SET-ADMIN-KEY
Sets the data encryption administration key for a database or for all the databases on a host.
Syntax
SET-ADMIN-KEY key {(options}
Syntax elements
key A 16-character encryption key.
Options
O Overwrites an existing administration key. Without this option, SET-ADMIN-KEY displays an error message if an administration key has already been set.
Caution
Use this option with care. Once you have encrypted your data you must not change the administration key. If you do, you will not be able to read the keys in the REK file and will therefore not be able to access your encrypted files.
Restrictions
Can only be used by the database owner. SYSMAN account only.
Comments
You must create an administration key to protect your key file (the REK file in the SYSFILES account) before you can use encryption on a Reality database.
Users that need access to encrypted Reality files must be given read access to the administration key file. It is recommended that all other users should be prevented from accessing this file.

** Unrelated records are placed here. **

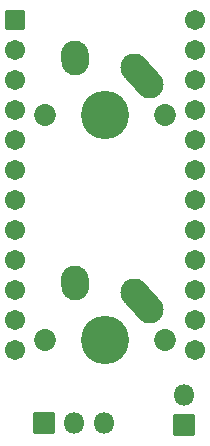
<source format=gbr>
%TF.GenerationSoftware,KiCad,Pcbnew,(6.0.6)*%
%TF.CreationDate,2022-09-08T19:20:13+10:00*%
%TF.ProjectId,milk,6d696c6b-2e6b-4696-9361-645f70636258,rev?*%
%TF.SameCoordinates,Original*%
%TF.FileFunction,Soldermask,Top*%
%TF.FilePolarity,Negative*%
%FSLAX46Y46*%
G04 Gerber Fmt 4.6, Leading zero omitted, Abs format (unit mm)*
G04 Created by KiCad (PCBNEW (6.0.6)) date 2022-09-08 19:20:13*
%MOMM*%
%LPD*%
G01*
G04 APERTURE LIST*
G04 Aperture macros list*
%AMRoundRect*
0 Rectangle with rounded corners*
0 $1 Rounding radius*
0 $2 $3 $4 $5 $6 $7 $8 $9 X,Y pos of 4 corners*
0 Add a 4 corners polygon primitive as box body*
4,1,4,$2,$3,$4,$5,$6,$7,$8,$9,$2,$3,0*
0 Add four circle primitives for the rounded corners*
1,1,$1+$1,$2,$3*
1,1,$1+$1,$4,$5*
1,1,$1+$1,$6,$7*
1,1,$1+$1,$8,$9*
0 Add four rect primitives between the rounded corners*
20,1,$1+$1,$2,$3,$4,$5,0*
20,1,$1+$1,$4,$5,$6,$7,0*
20,1,$1+$1,$6,$7,$8,$9,0*
20,1,$1+$1,$8,$9,$2,$3,0*%
%AMHorizOval*
0 Thick line with rounded ends*
0 $1 width*
0 $2 $3 position (X,Y) of the first rounded end (center of the circle)*
0 $4 $5 position (X,Y) of the second rounded end (center of the circle)*
0 Add line between two ends*
20,1,$1,$2,$3,$4,$5,0*
0 Add two circle primitives to create the rounded ends*
1,1,$1,$2,$3*
1,1,$1,$4,$5*%
G04 Aperture macros list end*
%ADD10RoundRect,0.051000X0.850000X-0.850000X0.850000X0.850000X-0.850000X0.850000X-0.850000X-0.850000X0*%
%ADD11O,1.802000X1.802000*%
%ADD12RoundRect,0.051000X0.850000X0.850000X-0.850000X0.850000X-0.850000X-0.850000X0.850000X-0.850000X0*%
%ADD13RoundRect,0.051000X-0.800000X0.800000X-0.800000X-0.800000X0.800000X-0.800000X0.800000X0.800000X0*%
%ADD14C,1.702000*%
%ADD15C,1.852000*%
%ADD16C,4.089800*%
%ADD17C,2.352000*%
%ADD18HorizOval,2.352000X-0.655001X0.730000X0.655001X-0.730000X0*%
%ADD19HorizOval,2.352000X-0.020000X0.290000X0.020000X-0.290000X0*%
G04 APERTURE END LIST*
D10*
%TO.C,J1*%
X224875000Y-85600000D03*
D11*
X227415000Y-85600000D03*
X229955000Y-85600000D03*
%TD*%
D12*
%TO.C,J4*%
X236753400Y-85775800D03*
D11*
X236753400Y-83235800D03*
%TD*%
D13*
%TO.C,U1*%
X222426550Y-51537235D03*
D14*
X222426550Y-54077235D03*
X222426550Y-56617235D03*
X222426550Y-59157235D03*
X222426550Y-61697235D03*
X222426550Y-64237235D03*
X222426550Y-66777235D03*
X222426550Y-69317235D03*
X222426550Y-71857235D03*
X222426550Y-74397235D03*
X222426550Y-76937235D03*
X222426550Y-79477235D03*
X237666550Y-79477235D03*
X237666550Y-76937235D03*
X237666550Y-74397235D03*
X237666550Y-71857235D03*
X237666550Y-69317235D03*
X237666550Y-66777235D03*
X237666550Y-64237235D03*
X237666550Y-61697235D03*
X237666550Y-59157235D03*
X237666550Y-56617235D03*
X237666550Y-54077235D03*
X237666550Y-51537235D03*
%TD*%
D15*
%TO.C,K1*%
X224966550Y-59554110D03*
X235126550Y-59554110D03*
D16*
X230046550Y-59554110D03*
D17*
X232546550Y-55554110D03*
D18*
X233201549Y-56284110D03*
D19*
X227526550Y-54764110D03*
D17*
X227506550Y-54474110D03*
%TD*%
D16*
%TO.C,K2*%
X230046550Y-78604110D03*
D15*
X235126550Y-78604110D03*
X224966550Y-78604110D03*
D17*
X232546550Y-74604110D03*
D18*
X233201549Y-75334110D03*
D19*
X227526550Y-73814110D03*
D17*
X227506550Y-73524110D03*
%TD*%
M02*

</source>
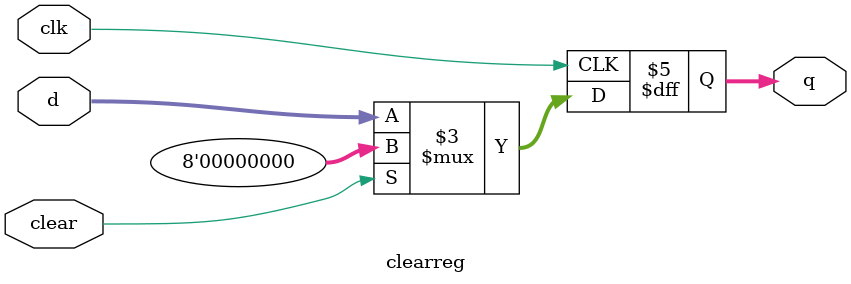
<source format=v>
module adder(input [31:0] a, b,
             output [31:0] y);
  assign y = a+b;
endmodule

// 64bit adder
module adder64(input [63:0] a,b,
		output [63:0] y);
	assign y = a+b;
endmodule



//shift module
module sl2(input [31:0] a,
           output [31:0] y);
  assign y = {a[29:0], 2'b00};
endmodule

module s25l2(input [25:0] a,
	     output [27:0] y);
  assign y = {a[23:0], 2'b00};
endmodule

//shift 16bit
module sl16(input [31:0] a,
           output [31:0] y);
  assign y = {a[15:0],16'b0};// left shift 16
endmodule

module sl2jump(input [25:0] a,
           output [27:0] y);
  assign y = {a, 2'b00};
endmodule

//extention module can choose whether sign extend or zero extend
module extend(input [15:0] a,
		input se_ze,
		output [31:0] immext);
	assign immext = se_ze? {{16{a[15]}}, a}:{16'b0,a};
endmodule


 
//sign extention module
module signext(input [15:0] a,
               output [31:0] y);
  assign y = {{16{a[15]}}, a};
endmodule

//register
module flopr #(parameter WIDTH=8)
              (input clk, reset, enable,
               input [WIDTH-1:0] d,
               output reg [WIDTH-1:0] q);
  always @(posedge clk, posedge reset) begin
    if(enable) begin
      if(reset) q <= 0;
      else      q <= d;
    end
  end
endmodule
//multiplier register
module multreg #(parameter WIDTH=64)
		(input clk, 
		input [WIDTH-1:0] a,
		output reg [WIDTH-1:0] b);
	always @(posedge clk) begin
		b <= a;
		end
endmodule 
//fetch to decode stage register
module fetchtodec #(parameter WIDTH=32)
              (input clk, reset, enable,
               input [WIDTH-1:0] d0, 
	       input [WIDTH-1:0] d1,
               output reg [WIDTH-1:0] q0,q1);
  always @(posedge clk) begin
	
    if(enable) begin
	q0 <= reset ? 32'b0 : d0;
	q1 <= reset ? 32'b0 : d1;
      /*if(reset) begin q0 <= 0; 
		      q1 <= 0; 
      end
      else begin     q0 <= d0; 
		     q1 <= d1;
      end*/
    end
  end
endmodule

//decode stage to excute stage register
module dectoexc #(parameter WIDTH=32)
              (input clk, clear,
               input [WIDTH-1:0] d0, d1, 
	       input c0, 
               input [1:0] c1, 
	       input c2, 
	       input [3:0] c3, 
	       input c4, c5, 
	       input c6, 
	       input c7, c8, c9,
	       input [4:0] rsd, rtd, rdd,
	       input [31:0] signimmd,
               output reg [WIDTH-1:0] q0,q1,
	       output reg  z0, 
	       output reg [1:0] z1,
	       output reg z2, 
	       output reg [3:0] z3, 
	       output reg z4, z5, 
	       output reg z6, 
	       output reg z7, z8,z9,
	       output reg [4:0] rse, rte,rde,
		output reg [31:0] signimme);
  always @(posedge clk) begin
	if(clear) begin 
		{q0, q1, z0, z1, z2, z3, z4, z5, z6, z7, z8, z9,
		rse, rte, signimme} <= 0;
	end
	else begin
    	q0 <= d0; 	
	q1 <= d1;
	z0 <= c0;
	z1 <= c1;
	z2 <= c2;
	z3 <= c3;
	z4 <= c4;
	z5 <= c5;
	z6 <= c6;
	z7 <= c7;
	z8 <= c8;
	z9 <= c9;
	rse <= rsd;
	rte <= rtd;
	rde <= rdd;
	signimme <= signimmd;
	end
      
  end
endmodule

// excute to memory register
module exctom #(parameter WIDTH=32)
              (input clk,
               input [WIDTH-1:0] multhi, multlo, aluoutE, writedataE, signimmE2,
		input [4:0] writeRegE,
	       input [1:0] outSelectE, 
	       input regWriteE,memtoRegE,memWriteE, 
               output reg [WIDTH-1:0] multhiM,multloM, aluoutM, writedataM, signimmM2,
	       	output reg [4:0] writeRegM,
		output reg  [1:0]outSelectM, 
	       output reg regWriteM,memtoRegM,memWriteM);
  always @(posedge clk) begin
    	multhiM <= multhi; 	
	multloM <= multlo;
	aluoutM <= aluoutE;
	writedataM <= writedataE;
	signimmM2 <= signimmE2;
	outSelectM <= outSelectE;
	regWriteM <= regWriteE;
	memtoRegM <= memtoRegE;
	memWriteM <= memWriteE;
	writeRegM <= writeRegE;
	
	end
      
 
endmodule
//mem to write register
module mtowrite #(parameter WIDTH=32)
              (input clk,
               input [WIDTH-1:0] readdataM, aluoutM2,
	       input [4:0] writeregM, 
	       input regWriteM,memtoRegM, 
               output reg [WIDTH-1:0] readdataW, aluoutW,
	       output reg  [4:0]writeregW, 
	       output reg regWriteW,memtoRegW);
  always @(posedge clk) begin
    	readdataW <= readdataM; 	
	aluoutW <= aluoutM2;
	writeregW <= writeregM;
	regWriteW <= regWriteM;
	memtoRegW <= memtoRegM;
	
	
	end
      
 
endmodule


module mux2 #(parameter WIDTH=8)
             (input [WIDTH-1:0] d0, d1,
              input s,
              output [WIDTH-1:0] y);
  assign y = s ? d1 : d0;
endmodule


module mux3 #(parameter WIDTH=8)
             (input [WIDTH-1:0] d0, d1, d2,
              input [1:0] s,
              output [WIDTH-1:0] y);
  assign y = s[1] ? d2 : (s[0] ? d1 : d0);
endmodule



module mux4 #(parameter WIDTH=8)
             (input [WIDTH-1:0] d0, d1, d2, d3,
              input [1:0] s,
              output [WIDTH-1:0] y);
  assign y = s[1] ? (s[0] ? d3: d2) : (s[0]? d1 : d0);

endmodule
//enable register
module enablereg #(parameter WIDTH=8)
                  (input clk, enable,
                   input [WIDTH-1:0] d,
                   output reg [WIDTH-1:0] q);
    always @(posedge clk) begin
      if(enable) q<=d;
    end
endmodule

//common register
module normalreg #(parameter WIDTH=8)
                  (input clk,
                   input [WIDTH-1:0] d,
                   output reg [WIDTH-1:0] q);
    always @(posedge clk) begin
      q <= d;
    end
endmodule


module clearreg #(parameter WIDTH = 8)
		(input clk, clear,
		 input [WIDTH-1:0] d,
		 output reg [WIDTH-1:0] q);

	always @(posedge clk) begin
		if(clear) q <= 0;
		else q<= d;
	end
endmodule

</source>
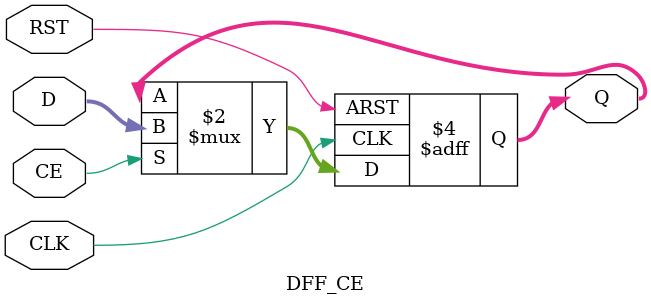
<source format=v>
module DFF_CE (
    CLK, RST, D, CE, Q
);

input CLK;
input RST;
input [31:0] D;
input CE;
output reg [31:0] Q;

always @ (posedge CLK or posedge RST)
    if (RST)
        Q <= 32'b0;
    else
        if (CE)
            Q <= D;
    
endmodule
</source>
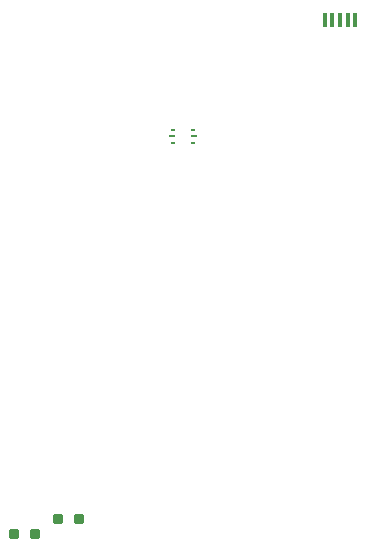
<source format=gbr>
%TF.GenerationSoftware,KiCad,Pcbnew,7.0.5*%
%TF.CreationDate,2023-07-07T07:55:25+07:00*%
%TF.ProjectId,THUC_TAPP,54485543-5f54-4415-9050-2e6b69636164,rev?*%
%TF.SameCoordinates,Original*%
%TF.FileFunction,Paste,Bot*%
%TF.FilePolarity,Positive*%
%FSLAX46Y46*%
G04 Gerber Fmt 4.6, Leading zero omitted, Abs format (unit mm)*
G04 Created by KiCad (PCBNEW 7.0.5) date 2023-07-07 07:55:25*
%MOMM*%
%LPD*%
G01*
G04 APERTURE LIST*
G04 Aperture macros list*
%AMRoundRect*
0 Rectangle with rounded corners*
0 $1 Rounding radius*
0 $2 $3 $4 $5 $6 $7 $8 $9 X,Y pos of 4 corners*
0 Add a 4 corners polygon primitive as box body*
4,1,4,$2,$3,$4,$5,$6,$7,$8,$9,$2,$3,0*
0 Add four circle primitives for the rounded corners*
1,1,$1+$1,$2,$3*
1,1,$1+$1,$4,$5*
1,1,$1+$1,$6,$7*
1,1,$1+$1,$8,$9*
0 Add four rect primitives between the rounded corners*
20,1,$1+$1,$2,$3,$4,$5,0*
20,1,$1+$1,$4,$5,$6,$7,0*
20,1,$1+$1,$6,$7,$8,$9,0*
20,1,$1+$1,$8,$9,$2,$3,0*%
G04 Aperture macros list end*
%ADD10RoundRect,0.186700X0.250000X0.237500X-0.250000X0.237500X-0.250000X-0.237500X0.250000X-0.237500X0*%
%ADD11R,0.398400X0.273400*%
%ADD12R,0.548400X0.198400*%
%ADD13R,0.348400X1.198400*%
G04 APERTURE END LIST*
D10*
%TO.C,R3*%
X127880000Y-98870000D03*
X126055000Y-98870000D03*
%TD*%
D11*
%TO.C,U6*%
X135797400Y-67004200D03*
D12*
X135722400Y-66466700D03*
D11*
X135797400Y-65929200D03*
X137497400Y-65929200D03*
D12*
X137572400Y-66466700D03*
D11*
X137497400Y-67004200D03*
%TD*%
D10*
%TO.C,R4*%
X124170000Y-100120000D03*
X122345000Y-100120000D03*
%TD*%
D13*
%TO.C,J12*%
X148650000Y-56620000D03*
X149300000Y-56620000D03*
X149950000Y-56620000D03*
X150600000Y-56620000D03*
X151250000Y-56620000D03*
%TD*%
M02*

</source>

The administration key can only be used on the host system on which it has been created.
Once an administration key has been set, it can only be overwritten by using the O option.
If you are using encrypted files on FailSafe, you must create administration keys on both the primary and the secondary system. The administration keys need not be the same.
Note
The key you specify is normally saved in encrypted form in a host file called adminkey in the database configs directory, but if you prefer, you can save it to a different host file by setting the REALADMINKEY environment variable. All users that use encrypted files must have access to REALADMINKEY - on UNIX this can be done by defining it in /etc/profile, while on Windows it must be defined as a system variable.
Caution
Depending on how you set REALADMINKEY, all databases on the host may have to use the same administration key. Be careful not to overwrite a key set from another database.